CHALLENGES
• 1. Answer these questions about the forum thread, one answer per line, marked the same way:
(a) How much money does the first poster say they have to spend?
(b) What unit does the first poster leave out to keep the army's theme?
(c) What armour saves does the last post give for Dragon Ogres and Shaggoths?
• 2. In the records, turn the lines from the one containing "collectors: W. Takeuchi & D. Ama" to the one containing "order: Asterales" into a JSON list of strings, one string per line.

# PAGE start

# Chaos Warriors counter to Metal Lore



## search116 (Aug 9, 2010)

Well due to some bad games with metal lore wiping out my Chaos Warriors in a instant I've turned to heresy for help. Is there any way to get around this with just Chaos Warriors and I have 50 bucks to spend , so shoot away. Also to keep in my army's theme I don't use marauders.


----------



## effigy22 (Jun 29, 2008)

Dragon ogres and Shagotths - high toughness, lots of wounds, not much armour! 

Other than that - trolls! Throgg + Trolls for your core. or buy lots of small units of dogs to sacrafice taking out metal wizards (except for slann and great daemons)


----------



## Vaz (Mar 19, 2008)

Dragon Ogres and Shaggoths have 4+ and 2+ Armour Saves respectively, and their "high" (T4 and 5) toughness is ignored by the Lore of Metal.

# PAGE end
# INFORMATION SHOWN start

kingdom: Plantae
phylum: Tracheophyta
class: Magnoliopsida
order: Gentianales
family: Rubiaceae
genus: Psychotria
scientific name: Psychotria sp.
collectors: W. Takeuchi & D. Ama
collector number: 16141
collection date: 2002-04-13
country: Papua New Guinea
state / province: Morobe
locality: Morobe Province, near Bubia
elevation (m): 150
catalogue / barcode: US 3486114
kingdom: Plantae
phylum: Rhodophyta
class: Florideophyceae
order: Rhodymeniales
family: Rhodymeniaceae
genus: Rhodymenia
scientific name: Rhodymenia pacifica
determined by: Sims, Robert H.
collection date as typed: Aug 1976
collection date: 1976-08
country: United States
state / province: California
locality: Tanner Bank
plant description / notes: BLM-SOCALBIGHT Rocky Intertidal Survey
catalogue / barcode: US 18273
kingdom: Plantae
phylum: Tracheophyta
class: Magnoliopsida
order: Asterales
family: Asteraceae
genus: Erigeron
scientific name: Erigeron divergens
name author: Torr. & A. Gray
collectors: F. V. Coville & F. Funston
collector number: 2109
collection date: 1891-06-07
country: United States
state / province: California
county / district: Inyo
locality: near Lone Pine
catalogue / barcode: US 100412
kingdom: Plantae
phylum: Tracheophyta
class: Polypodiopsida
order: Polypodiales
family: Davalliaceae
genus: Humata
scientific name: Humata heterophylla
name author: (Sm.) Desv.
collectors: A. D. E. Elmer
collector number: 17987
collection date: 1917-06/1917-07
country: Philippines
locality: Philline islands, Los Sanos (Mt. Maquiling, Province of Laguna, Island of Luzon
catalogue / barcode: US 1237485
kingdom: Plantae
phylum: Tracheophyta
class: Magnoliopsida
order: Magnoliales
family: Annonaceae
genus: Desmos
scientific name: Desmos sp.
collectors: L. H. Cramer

# INFORMATION SHOWN end

ANSWER LIST
• 1.
(a) 50 bucks
(b) Marauders
(c) 4+ for Dragon Ogres and 2+ for Shaggoths

• 2.
[
  "collectors: W. Takeuchi & D. Ama",
  "collector number: 16141",
  "collection date: 2002-04-13",
  "country: Papua New Guinea",
  "state / province: Morobe",
  "locality: Morobe Province, near Bubia",
  "elevation (m): 150",
  "catalogue / barcode: US 3486114",
  "kingdom: Plantae",
  "phylum: Rhodophyta",
  "class: Florideophyceae",
  "order: Rhodymeniales",
  "family: Rhodymeniaceae",
  "genus: Rhodymenia",
  "scientific name: Rhodymenia pacifica",
  "determined by: Sims, Robert H.",
  "collection date as typed: Aug 1976",
  "collection date: 1976-08",
  "country: United States",
  "state / province: California",
  "locality: Tanner Bank",
  "plant description / notes: BLM-SOCALBIGHT Rocky Intertidal Survey",
  "catalogue / barcode: US 18273",
  "kingdom: Plantae",
  "phylum: Tracheophyta",
  "class: Magnoliopsida",
  "order: Asterales"
]